# ABC Detailing - '64 Plate Moonstone BMW M4 New Car Protection Detail



## ABC Detailing (Jun 29, 2010)

Hi guys, thought I'd share another special job that we were commissioned on recently; preparing this new BMW M4 at Green Bower BMW down in South Wales.



As always we started with the wheels.





Washed with the usual two bucket method, then decontaminated with Tardis, Iron Out and a clay mitt, which was much needed!



Bodywork was towel dried and wheels and door shuts were dried out with the Air Force Blaster



Leaving a sterile base ready for Panel wipe followed by Gtechniq coatings.



C4/5 on plastics, wheels and exhaust pipes.







Nanolex Glass Premium on windows.



Interior was given a wipedown and plastic covers/wraps were removed.











EXO v2 on paintwork, which left this as the finished car!

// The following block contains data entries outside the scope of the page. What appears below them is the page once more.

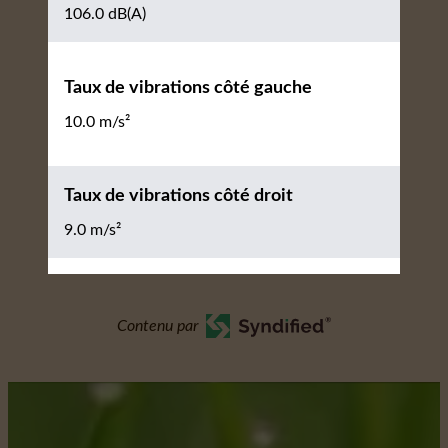
106.0 dB(A)
Taux de vibrations côté gauche
10.0 m/s²
Taux de vibrations côté droit
9.0 m/s²
Contenu par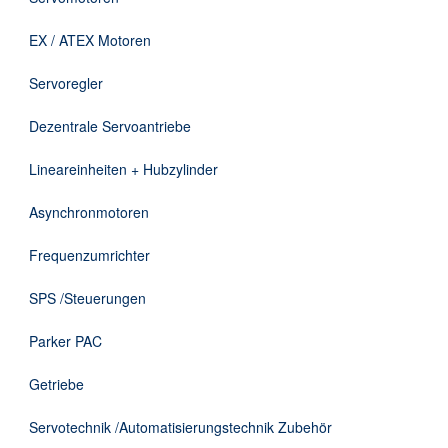
Downloads
EX / ATEX Motoren
Kontakt
Servoregler
Dezentrale Servoantriebe
EN
Lineareinheiten + Hubzylinder
DE
Asynchronmotoren
Frequenzumrichter
SPS /Steuerungen
Parker PAC
Getriebe
Servotechnik /Automatisierungstechnik Zubehör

Funky new lines on the wing mirrors!







Comments, chat and views welcome as always, please follow us on Facebook and Instagram for the day-to-day happenings at ABC Detailing.

Facebook

Twitter

Instagram

Website

Andy
ABC Detailing
[email protected]​


----------



## hovnojede (Aug 9, 2012)

6MT!  

I like the new Ms. And Moonstone... mohhhh


----------



## jack-c (Oct 21, 2012)

Top job.

That car tho! Absolutely love these new M cars.


----------



## polac5397 (Apr 16, 2014)

mint job, heard one of these go past me the other day sounded wicked !!!


----------



## VW Golf-Fan (Aug 3, 2010)

That car's a beast!

Good work on getting it looking shiney.


----------



## dubstyle (Jun 13, 2007)

now this is a sexy beast, great work


----------



## tonyy (Jul 26, 2008)

Great job:thumb:


----------



## Nico1970 (May 15, 2014)

Nice work, lovely car alright....:thumb:


----------



## V3nom (Oct 31, 2012)

OMG, that colour <3

Lovely job :thumb:


----------



## Jonny_R (Oct 23, 2012)

cracking work and beautiful car. Bet the owners over the moon!

Dealer commission or at the owners request?


----------



## ocdetailer (Apr 9, 2014)

Looks very slick and wet, I can only imagine how good it would've looked in person


----------



## stuartr (Mar 11, 2014)

Andy curious why you use Nanolex on the screen yet Gtech on the rest..


----------



## alan hanson (May 21, 2008)

Looks spot on very jealous any piccies of the white one behind it?


----------



## T.C (Sep 1, 2014)

A truly stunning car with fantastic finish!

Another great thread!


----------



## zippo (Mar 26, 2008)

that's a lovely job the colours stunning. 10/10 for that mate 
Daz


----------